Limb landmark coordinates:
┄┄┄┄┄┄┄┄┄┄

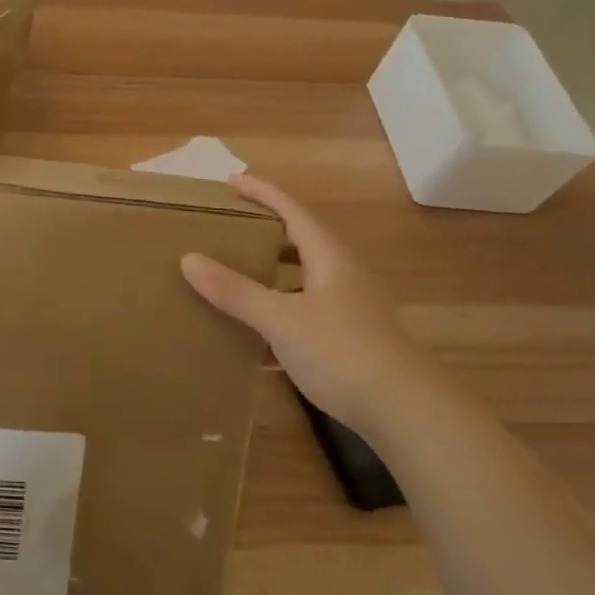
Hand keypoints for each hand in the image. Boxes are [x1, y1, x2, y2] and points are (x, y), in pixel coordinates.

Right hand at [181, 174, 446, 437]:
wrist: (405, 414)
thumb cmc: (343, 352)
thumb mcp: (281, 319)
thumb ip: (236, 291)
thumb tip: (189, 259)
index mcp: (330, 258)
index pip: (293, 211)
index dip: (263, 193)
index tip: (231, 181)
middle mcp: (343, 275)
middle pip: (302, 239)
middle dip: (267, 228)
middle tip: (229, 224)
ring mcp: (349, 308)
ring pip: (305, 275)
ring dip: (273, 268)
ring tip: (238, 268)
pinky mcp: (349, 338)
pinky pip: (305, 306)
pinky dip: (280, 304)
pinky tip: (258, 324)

┄┄┄┄┄┄┄┄┄┄

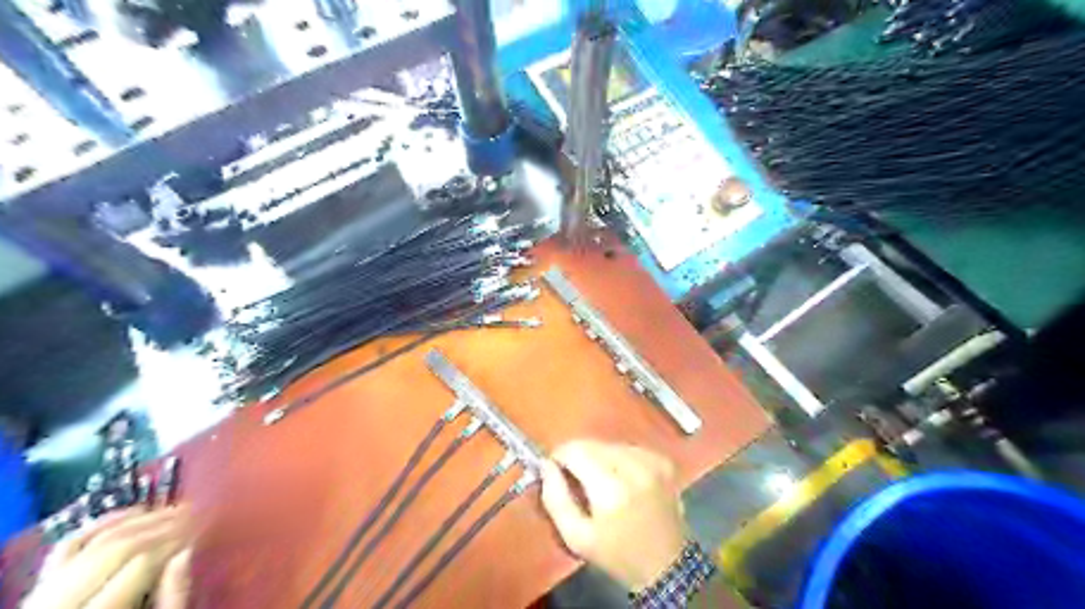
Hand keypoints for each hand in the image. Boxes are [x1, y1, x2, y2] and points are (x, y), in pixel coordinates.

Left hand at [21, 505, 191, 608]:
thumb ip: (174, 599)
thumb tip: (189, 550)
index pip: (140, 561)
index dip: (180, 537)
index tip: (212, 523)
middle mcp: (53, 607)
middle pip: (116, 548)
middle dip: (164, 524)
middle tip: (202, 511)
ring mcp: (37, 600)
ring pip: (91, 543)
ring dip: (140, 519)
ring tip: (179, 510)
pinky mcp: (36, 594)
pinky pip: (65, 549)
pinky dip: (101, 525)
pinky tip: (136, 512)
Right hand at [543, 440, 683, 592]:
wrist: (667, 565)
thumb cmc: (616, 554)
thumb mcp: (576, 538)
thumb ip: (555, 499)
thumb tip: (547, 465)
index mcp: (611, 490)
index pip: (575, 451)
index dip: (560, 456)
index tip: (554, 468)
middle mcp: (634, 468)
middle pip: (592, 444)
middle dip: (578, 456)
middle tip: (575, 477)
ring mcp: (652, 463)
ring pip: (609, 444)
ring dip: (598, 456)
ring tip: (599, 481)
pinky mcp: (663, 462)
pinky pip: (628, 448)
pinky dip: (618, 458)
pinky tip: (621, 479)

┄┄┄┄┄┄┄┄┄┄

▶ **WHAT THIS TASK INVOLVES**:
The required answer is the run of lines above, starting at the line with "thumb ip: (174, 599)" and ending at the line with "pinky tip: (621, 479)", reproduced exactly with both ends.

▶ **OUTPUT BELOW**:
thumb ip: (174, 599)
thumb tip: (189, 550)
index pip: (140, 561)
index dip: (180, 537)
index tip: (212, 523)
middle mcp: (53, 607)
middle pip: (116, 548)
middle dip: (164, 524)
middle tip: (202, 511)
ring mcp: (37, 600)
ring pip: (91, 543)
ring dip: (140, 519)
ring tip: (179, 510)
pinky mcp: (36, 594)
pinky pip: (65, 549)
pinky dip: (101, 525)
pinky tip: (136, 512)
Right hand at [543, 440, 683, 592]:
wrist: (667, 565)
thumb cmc: (616, 554)
thumb mcp: (576, 538)
thumb ip: (555, 499)
thumb tip: (547, 465)
index mcp: (611, 490)
index pip: (575, 451)
index dip: (560, 456)
index tip: (554, 468)
middle mcp: (634, 468)
middle pip: (592, 444)
middle dip: (578, 456)
middle tip: (575, 477)
ring mcp: (652, 463)
ring pip: (609, 444)
ring dip: (598, 456)
ring tip: (599, 481)
pinky mcp: (663, 462)
pinky pip: (628, 448)
pinky dip: (618, 458)
pinky tip: (621, 479)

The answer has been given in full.